In ihrem neuen Leben bleibt nur noch Zeit für die Dusche zwischendurch. „Die Mädels“, wie der Polydor-Plattenmanager Rainer Moslener sie nennt, verbringen die Tage jetzt mit Videodrehs, Interviews und Radioauftritten, ehe sie an kreischenden Teenies vorbei zum Aufzug laufen müssen.
Das schlaucht, denn vor Kurzem noch standen sie in beschaulichen Provinzboutiquen an der Kasse, verkauften Pauschalreisen oder schaufelten sich – wie Vanessa – in Unibibliotheken Wissen rein, das irgendwann einmal für einen anständigen Beruf reichen sollte. Und weil sie gut singen konnten, träumten sie alle vom Glamour des Pop.
Vanessa war damals gerade einkaufen, als sie über das Casting zur „Popstar“-Serie auf RTL II stolperte. Sie sang, geriet unter die letzten 30, flog nach Mallorca, wo der Darwinismus der Girlgroup-Findung in die entscheidende Phase ging – und plötzlich war sie ein No Angel. Wie die anderen vier: Mädchen, die sich plötzlich in ihrem eigenen Traum wiederfinden. Und feststellen, dass sie nicht aufwachen, wenn sie sich kneifen, und dass der Traum Arbeit bedeutet und Liegestützen und Muskelkater.
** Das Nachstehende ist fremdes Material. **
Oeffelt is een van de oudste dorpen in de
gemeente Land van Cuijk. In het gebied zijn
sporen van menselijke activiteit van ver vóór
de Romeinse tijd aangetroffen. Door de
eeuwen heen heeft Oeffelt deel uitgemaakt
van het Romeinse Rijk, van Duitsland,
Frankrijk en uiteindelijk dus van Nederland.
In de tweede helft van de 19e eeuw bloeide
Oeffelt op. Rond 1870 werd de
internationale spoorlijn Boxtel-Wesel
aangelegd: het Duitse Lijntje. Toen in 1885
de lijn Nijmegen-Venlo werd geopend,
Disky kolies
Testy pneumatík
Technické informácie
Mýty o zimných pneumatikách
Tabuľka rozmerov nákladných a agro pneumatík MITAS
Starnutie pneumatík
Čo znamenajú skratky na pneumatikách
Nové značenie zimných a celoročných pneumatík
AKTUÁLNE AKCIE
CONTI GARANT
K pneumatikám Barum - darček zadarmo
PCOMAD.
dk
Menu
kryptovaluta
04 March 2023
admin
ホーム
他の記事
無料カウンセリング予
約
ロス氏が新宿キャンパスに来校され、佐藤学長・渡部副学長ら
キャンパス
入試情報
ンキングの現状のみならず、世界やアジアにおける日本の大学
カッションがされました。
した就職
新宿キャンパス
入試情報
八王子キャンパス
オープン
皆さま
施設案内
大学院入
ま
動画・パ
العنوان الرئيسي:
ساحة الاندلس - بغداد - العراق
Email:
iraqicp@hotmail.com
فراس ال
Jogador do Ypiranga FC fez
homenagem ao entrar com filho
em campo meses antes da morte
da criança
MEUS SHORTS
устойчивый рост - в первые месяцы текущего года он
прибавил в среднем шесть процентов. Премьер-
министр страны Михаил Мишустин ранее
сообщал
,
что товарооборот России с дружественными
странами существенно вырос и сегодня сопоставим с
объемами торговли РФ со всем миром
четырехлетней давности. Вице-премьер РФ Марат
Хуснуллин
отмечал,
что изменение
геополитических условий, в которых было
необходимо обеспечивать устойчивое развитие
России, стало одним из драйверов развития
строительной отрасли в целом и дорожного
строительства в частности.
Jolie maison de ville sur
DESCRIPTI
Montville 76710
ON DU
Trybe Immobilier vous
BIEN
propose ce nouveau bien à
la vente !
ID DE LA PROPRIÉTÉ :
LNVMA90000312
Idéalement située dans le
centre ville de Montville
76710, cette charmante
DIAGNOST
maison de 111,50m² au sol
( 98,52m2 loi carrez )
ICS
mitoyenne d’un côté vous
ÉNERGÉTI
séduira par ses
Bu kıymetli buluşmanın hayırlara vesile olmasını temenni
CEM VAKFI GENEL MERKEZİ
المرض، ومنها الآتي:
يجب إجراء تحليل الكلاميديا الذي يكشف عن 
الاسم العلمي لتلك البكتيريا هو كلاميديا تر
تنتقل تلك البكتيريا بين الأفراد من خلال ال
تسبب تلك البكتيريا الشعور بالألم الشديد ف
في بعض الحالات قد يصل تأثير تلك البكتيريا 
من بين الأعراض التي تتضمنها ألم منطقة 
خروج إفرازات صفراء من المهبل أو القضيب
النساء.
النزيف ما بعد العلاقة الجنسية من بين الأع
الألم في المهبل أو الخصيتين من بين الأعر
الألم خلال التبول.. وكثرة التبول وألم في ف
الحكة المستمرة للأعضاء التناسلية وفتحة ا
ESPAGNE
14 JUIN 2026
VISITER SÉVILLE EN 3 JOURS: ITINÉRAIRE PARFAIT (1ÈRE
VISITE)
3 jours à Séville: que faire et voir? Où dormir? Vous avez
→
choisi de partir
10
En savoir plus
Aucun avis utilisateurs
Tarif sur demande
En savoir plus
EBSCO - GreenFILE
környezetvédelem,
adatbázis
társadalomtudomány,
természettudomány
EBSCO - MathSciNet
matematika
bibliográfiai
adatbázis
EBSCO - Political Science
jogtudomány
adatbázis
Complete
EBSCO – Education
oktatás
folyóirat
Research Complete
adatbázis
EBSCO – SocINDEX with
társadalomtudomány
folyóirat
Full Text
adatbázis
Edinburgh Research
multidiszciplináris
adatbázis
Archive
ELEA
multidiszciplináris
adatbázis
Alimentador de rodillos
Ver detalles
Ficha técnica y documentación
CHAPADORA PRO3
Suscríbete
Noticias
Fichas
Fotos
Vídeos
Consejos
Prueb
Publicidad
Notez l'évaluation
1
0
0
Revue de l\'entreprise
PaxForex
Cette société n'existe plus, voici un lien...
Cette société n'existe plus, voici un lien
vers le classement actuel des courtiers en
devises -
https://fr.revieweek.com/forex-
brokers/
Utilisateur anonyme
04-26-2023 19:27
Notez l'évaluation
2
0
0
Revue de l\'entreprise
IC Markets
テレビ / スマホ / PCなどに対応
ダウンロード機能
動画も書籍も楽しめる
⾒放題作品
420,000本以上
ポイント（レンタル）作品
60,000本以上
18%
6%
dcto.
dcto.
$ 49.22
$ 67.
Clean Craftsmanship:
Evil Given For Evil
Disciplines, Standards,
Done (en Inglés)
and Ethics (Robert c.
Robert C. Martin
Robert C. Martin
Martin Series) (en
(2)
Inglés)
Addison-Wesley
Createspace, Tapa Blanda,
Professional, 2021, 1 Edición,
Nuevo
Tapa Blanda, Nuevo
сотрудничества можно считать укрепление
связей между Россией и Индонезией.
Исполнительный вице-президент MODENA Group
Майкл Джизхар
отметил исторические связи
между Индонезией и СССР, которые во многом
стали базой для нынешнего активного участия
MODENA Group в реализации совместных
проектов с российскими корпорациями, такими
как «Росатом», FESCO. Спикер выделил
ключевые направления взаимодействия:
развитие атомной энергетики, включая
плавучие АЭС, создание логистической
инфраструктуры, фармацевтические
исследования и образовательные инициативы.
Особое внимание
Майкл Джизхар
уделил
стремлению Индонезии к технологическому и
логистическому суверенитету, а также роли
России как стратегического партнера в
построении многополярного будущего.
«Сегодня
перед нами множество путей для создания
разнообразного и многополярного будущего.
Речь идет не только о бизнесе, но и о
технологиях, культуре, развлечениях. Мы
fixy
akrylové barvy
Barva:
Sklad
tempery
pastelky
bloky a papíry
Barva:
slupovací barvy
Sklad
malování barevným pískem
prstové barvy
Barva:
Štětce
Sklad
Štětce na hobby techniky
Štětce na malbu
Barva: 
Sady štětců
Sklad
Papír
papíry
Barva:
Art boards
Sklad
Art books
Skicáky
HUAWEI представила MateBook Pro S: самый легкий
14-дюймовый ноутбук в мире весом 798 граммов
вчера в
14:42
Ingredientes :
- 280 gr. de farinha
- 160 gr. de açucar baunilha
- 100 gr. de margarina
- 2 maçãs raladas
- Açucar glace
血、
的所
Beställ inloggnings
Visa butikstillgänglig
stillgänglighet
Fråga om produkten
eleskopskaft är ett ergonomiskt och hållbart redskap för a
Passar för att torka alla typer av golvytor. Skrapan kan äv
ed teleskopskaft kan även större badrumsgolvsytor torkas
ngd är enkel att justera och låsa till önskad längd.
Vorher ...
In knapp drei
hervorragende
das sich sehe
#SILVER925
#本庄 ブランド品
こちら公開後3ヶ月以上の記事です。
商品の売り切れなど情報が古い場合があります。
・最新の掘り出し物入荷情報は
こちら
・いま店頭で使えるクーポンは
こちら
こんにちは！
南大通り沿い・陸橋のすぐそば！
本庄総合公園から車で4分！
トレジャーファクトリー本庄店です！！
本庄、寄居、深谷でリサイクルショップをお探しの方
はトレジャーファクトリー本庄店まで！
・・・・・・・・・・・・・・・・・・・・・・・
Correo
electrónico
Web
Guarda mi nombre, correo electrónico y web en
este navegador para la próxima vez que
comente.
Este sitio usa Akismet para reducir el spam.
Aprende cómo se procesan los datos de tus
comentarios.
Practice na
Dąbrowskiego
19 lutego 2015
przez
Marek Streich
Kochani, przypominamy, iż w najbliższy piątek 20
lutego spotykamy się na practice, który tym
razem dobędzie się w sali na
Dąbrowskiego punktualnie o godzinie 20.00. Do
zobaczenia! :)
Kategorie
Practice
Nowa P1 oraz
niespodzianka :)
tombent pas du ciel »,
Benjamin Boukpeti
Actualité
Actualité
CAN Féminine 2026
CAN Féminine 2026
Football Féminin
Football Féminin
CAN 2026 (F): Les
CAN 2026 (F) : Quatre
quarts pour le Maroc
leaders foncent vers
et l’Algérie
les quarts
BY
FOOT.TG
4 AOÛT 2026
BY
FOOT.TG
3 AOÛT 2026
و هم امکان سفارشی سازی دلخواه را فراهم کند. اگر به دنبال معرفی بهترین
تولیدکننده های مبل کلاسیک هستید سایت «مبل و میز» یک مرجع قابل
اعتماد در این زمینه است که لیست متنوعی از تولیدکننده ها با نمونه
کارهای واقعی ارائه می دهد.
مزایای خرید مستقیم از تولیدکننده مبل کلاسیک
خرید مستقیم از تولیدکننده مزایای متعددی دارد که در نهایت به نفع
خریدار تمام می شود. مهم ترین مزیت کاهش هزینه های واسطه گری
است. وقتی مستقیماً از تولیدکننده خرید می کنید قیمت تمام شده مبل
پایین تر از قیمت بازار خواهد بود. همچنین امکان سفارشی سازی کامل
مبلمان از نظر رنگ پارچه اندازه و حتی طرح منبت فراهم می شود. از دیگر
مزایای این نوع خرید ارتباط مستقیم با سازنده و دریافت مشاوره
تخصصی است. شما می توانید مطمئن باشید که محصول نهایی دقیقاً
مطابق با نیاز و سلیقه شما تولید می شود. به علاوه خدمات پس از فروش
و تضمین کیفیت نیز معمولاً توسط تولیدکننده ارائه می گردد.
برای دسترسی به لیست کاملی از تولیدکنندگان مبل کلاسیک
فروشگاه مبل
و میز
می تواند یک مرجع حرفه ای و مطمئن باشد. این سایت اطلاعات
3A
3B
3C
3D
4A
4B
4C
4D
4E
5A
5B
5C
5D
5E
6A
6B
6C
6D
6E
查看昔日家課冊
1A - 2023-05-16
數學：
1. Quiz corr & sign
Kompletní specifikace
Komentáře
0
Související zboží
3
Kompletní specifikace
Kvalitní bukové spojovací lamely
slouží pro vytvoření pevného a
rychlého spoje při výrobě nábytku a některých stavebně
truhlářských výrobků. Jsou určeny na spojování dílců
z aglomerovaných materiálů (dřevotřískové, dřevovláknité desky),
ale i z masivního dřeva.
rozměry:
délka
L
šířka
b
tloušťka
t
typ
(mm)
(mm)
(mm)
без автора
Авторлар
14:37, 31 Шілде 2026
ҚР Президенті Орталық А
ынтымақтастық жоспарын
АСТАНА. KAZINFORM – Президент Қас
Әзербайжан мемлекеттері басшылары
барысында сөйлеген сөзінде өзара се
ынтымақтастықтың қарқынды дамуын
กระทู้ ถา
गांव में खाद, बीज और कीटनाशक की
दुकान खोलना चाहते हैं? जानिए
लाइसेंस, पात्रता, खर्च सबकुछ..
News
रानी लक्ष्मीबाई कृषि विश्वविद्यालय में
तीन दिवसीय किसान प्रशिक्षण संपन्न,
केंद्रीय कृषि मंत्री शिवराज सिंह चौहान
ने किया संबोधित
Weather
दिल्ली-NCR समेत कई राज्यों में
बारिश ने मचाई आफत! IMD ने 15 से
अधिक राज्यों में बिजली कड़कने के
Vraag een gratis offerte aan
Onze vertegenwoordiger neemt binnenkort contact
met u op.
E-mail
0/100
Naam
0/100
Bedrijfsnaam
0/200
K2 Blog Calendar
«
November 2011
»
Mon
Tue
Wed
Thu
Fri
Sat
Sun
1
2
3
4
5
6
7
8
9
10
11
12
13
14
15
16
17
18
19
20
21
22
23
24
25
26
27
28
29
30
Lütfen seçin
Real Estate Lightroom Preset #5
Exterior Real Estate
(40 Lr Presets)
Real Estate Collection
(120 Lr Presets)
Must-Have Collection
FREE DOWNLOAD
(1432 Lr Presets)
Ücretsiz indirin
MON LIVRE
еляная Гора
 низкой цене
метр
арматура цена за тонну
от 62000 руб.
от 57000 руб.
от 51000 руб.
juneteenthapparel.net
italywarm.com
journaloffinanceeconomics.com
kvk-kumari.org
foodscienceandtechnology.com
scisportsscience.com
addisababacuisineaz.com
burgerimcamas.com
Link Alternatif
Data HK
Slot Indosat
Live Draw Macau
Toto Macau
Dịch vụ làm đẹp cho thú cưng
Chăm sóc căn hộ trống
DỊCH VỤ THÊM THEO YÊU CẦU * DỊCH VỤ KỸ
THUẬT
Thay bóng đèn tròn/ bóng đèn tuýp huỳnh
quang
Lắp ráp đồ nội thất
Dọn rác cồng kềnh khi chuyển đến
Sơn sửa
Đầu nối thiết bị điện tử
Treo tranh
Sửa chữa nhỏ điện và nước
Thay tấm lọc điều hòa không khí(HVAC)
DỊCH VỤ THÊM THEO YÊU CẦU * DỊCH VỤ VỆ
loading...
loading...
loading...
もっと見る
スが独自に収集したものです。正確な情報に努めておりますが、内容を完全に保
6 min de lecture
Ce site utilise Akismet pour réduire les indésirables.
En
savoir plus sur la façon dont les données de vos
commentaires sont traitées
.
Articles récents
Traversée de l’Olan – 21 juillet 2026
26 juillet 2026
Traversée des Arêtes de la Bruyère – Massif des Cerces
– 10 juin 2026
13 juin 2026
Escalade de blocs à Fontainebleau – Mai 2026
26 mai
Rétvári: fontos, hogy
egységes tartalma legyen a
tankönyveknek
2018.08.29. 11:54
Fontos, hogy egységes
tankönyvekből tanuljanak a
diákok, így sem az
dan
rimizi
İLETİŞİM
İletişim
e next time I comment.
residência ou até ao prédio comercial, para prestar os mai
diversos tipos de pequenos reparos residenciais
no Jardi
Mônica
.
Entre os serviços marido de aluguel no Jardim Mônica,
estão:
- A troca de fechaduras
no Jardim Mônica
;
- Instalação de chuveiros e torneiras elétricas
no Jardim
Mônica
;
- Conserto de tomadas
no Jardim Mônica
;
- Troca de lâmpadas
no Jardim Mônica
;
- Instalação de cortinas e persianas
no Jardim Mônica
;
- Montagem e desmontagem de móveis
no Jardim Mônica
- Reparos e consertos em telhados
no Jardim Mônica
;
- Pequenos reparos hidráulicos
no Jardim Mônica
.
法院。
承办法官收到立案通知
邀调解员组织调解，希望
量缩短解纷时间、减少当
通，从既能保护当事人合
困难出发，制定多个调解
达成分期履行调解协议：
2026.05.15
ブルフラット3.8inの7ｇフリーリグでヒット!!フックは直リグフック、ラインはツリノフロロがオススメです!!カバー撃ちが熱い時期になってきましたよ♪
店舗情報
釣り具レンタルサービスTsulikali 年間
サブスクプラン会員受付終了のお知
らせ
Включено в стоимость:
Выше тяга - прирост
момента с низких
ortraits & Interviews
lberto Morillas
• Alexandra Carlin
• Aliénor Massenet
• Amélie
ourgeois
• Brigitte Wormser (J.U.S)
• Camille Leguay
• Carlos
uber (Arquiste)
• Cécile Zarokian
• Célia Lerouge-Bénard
„Viele“, sagt Jessica, „stellen sich vor, dass man nur noch ei-de-dei über die Straße geht.“ Falsch! Doch der Traumberuf Popstar ist nun mal genau das, was die Fünf immer wollten. Auch wenn sie das Wort Privatleben vorerst nicht mehr buchstabieren können. Lucy, mit ihren feuerroten Haaren der Kobold der Band, zuckt die Schultern und lächelt fatalistisch. „Wir haben uns ja dafür entschieden“, sagt sie. „Und wenn es weiter so gut läuft wie bisher, können wir uns eines Tages ein schönes Leben leisten – und zwar eins mit Privatleben.“
Eine Marketingkombi aus Dokusoap und Singlehit war der Pusch, weitergehen muss es jetzt ohne Fernsehschub. „Die Serie war eine tolle Plattform“, sagt Sandy, die quicke Quotenblonde der Band. „Aber die letzte Folge ist gelaufen, und jetzt gibt es nur noch die No Angels. Wir müssen jetzt da durch, wir müssen uns beweisen.“ Die Träume vom Traumjob, die sich so unfassbar schnell erfüllten, sie gehen jedenfalls weiter. Jessica hat leuchtende Augen: „Wir können eine eigenständige Gruppe werden, die alles beeinflussen kann: die Musik, die Texte. Genial!“
„Ja“, pflichtet Lucy bei, „das ist sogar erwünscht!“ Sie wird bald 25, sie ist Mitglied einer Retortenband und glaubt, ihre Kreativität sei erwünscht. Und der alte Branchenhase Rainer Moslener sitzt am Tisch und sagt dazu lieber nichts. Er mag die „Mädels“, wirklich. Nach und nach wird er ihnen alles beibringen über die Haifischbranche Popbiz. Und zwar so schonend wie möglich.